Stored data
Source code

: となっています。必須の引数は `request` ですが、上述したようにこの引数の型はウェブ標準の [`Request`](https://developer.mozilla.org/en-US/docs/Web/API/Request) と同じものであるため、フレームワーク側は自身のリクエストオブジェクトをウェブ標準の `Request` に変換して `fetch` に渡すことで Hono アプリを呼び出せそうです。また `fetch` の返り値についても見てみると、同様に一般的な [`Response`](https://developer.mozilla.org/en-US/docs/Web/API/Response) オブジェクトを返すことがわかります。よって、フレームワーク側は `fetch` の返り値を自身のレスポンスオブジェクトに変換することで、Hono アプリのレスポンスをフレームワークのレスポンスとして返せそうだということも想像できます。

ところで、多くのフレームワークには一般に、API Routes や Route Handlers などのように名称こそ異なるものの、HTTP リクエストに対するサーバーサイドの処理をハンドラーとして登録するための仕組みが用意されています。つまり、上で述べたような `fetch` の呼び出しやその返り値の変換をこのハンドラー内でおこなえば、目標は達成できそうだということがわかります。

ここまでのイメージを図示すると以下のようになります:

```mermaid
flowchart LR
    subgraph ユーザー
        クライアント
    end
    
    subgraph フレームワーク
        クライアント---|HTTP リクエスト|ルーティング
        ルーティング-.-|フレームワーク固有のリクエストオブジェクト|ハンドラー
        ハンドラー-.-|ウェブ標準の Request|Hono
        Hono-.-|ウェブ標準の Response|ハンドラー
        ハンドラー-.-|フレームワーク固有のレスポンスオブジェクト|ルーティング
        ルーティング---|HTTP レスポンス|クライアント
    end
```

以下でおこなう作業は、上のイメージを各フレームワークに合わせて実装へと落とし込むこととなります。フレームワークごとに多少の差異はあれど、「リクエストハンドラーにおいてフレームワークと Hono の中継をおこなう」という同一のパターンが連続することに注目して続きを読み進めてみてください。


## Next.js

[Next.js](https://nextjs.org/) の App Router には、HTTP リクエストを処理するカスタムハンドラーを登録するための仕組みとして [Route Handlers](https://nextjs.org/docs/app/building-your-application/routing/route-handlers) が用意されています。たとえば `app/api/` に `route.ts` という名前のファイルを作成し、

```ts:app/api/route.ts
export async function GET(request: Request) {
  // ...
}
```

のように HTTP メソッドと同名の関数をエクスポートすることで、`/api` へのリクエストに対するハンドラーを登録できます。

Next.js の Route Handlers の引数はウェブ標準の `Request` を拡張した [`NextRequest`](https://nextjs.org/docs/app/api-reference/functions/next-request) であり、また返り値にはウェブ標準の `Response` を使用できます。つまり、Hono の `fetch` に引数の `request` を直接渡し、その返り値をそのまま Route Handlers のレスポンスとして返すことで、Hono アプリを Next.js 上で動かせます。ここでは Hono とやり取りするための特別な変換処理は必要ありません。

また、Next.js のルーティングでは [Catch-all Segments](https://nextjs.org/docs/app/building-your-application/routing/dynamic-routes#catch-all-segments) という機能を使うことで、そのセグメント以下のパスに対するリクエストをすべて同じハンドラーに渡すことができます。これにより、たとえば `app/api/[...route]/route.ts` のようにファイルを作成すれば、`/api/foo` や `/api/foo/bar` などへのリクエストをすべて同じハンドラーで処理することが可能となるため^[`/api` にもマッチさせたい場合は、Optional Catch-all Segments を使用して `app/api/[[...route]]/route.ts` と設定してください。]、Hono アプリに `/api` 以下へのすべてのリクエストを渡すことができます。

Task objective – Repeat the entries. Keep each one exactly as written.

Response –
Source code

: となっています。必須の引数は `request` ですが、上述したようにこの引数の型はウェブ標準の [`Request`](https://developer.mozilla.org/en-US/docs/Web/API/Request) と同じものであるため、フレームワーク側は自身のリクエストオブジェクトをウェブ標準の `Request` に変換して `fetch` に渡すことで Hono アプリを呼び出せそうです。また `fetch` の返り値についても見てみると、同様に一般的な [`Response`](https://developer.mozilla.org/en-US/docs/Web/API/Response) オブジェクトを返すことがわかります。よって、フレームワーク側は `fetch` の返り値を自身のレスポンスオブジェクトに変換することで、Hono アプリのレスポンスをフレームワークのレスポンスとして返せそうだということも想像できます。

ところで、多くのフレームワークには一般に、API Routes や Route Handlers などのように名称こそ異なるものの、HTTP リクエストに対するサーバーサイドの処理をハンドラーとして登録するための仕組みが用意されています。つまり、上で述べたような `fetch` の呼び出しやその返り値の変換をこのハンドラー内でおこなえば、目標は達成できそうだということがわかります。

ここまでのイメージを図示すると以下のようになります:

```mermaid
flowchart LR
    subgraph ユーザー
        クライアント
    end
    
    subgraph フレームワーク
        クライアント---|HTTP リクエスト|ルーティング
        ルーティング-.-|フレームワーク固有のリクエストオブジェクト|ハンドラー
        ハンドラー-.-|ウェブ標準の Request|Hono
        Hono-.-|ウェブ標準の Response|ハンドラー
        ハンドラー-.-|フレームワーク固有のレスポンスオブジェクト|ルーティング
        ルーティング---|HTTP レスポンス|クライアント
    end
```

以下でおこなう作業は、上のイメージを各フレームワークに合わせて実装へと落とし込むこととなります。フレームワークごとに多少の差異はあれど、「リクエストハンドラーにおいてフレームワークと Hono の中継をおこなう」という同一のパターンが連続することに注目して続きを読み進めてみてください。


## Next.js

[Next.js](https://nextjs.org/) の App Router には、HTTP リクエストを処理するカスタムハンドラーを登録するための仕組みとして [Route Handlers](https://nextjs.org/docs/app/building-your-application/routing/route-handlers) が用意されています。たとえば `app/api/` に `route.ts` という名前のファイルを作成し、

```ts:app/api/route.ts
export async function GET(request: Request) {
  // ...
}
```

のように HTTP メソッドと同名の関数をエクスポートすることで、`/api` へのリクエストに対するハンドラーを登録できます。

Next.js の Route Handlers の引数はウェブ標準の `Request` を拡張した [`NextRequest`](https://nextjs.org/docs/app/api-reference/functions/next-request) であり、また返り値にはウェブ標準の `Response` を使用できます。つまり、Hono の `fetch` に引数の `request` を直接渡し、その返り値をそのまま Route Handlers のレスポンスとして返すことで、Hono アプリを Next.js 上で動かせます。ここでは Hono とやり取りするための特別な変換処理は必要ありません。

また、Next.js のルーティングでは [Catch-all Segments](https://nextjs.org/docs/app/building-your-application/routing/dynamic-routes#catch-all-segments) という機能を使うことで、そのセグメント以下のパスに対するリクエストをすべて同じハンドラーに渡すことができます。これにより、たとえば `app/api/[...route]/route.ts` のようにファイルを作成すれば、`/api/foo` や `/api/foo/bar` などへのリクエストをすべて同じハンドラーで処理することが可能となるため^[`/api` にもマッチさせたい場合は、Optional Catch-all Segments を使用して `app/api/[[...route]]/route.ts` と設定してください。]、Hono アプリに `/api` 以下へのすべてのリクエストを渡すことができます。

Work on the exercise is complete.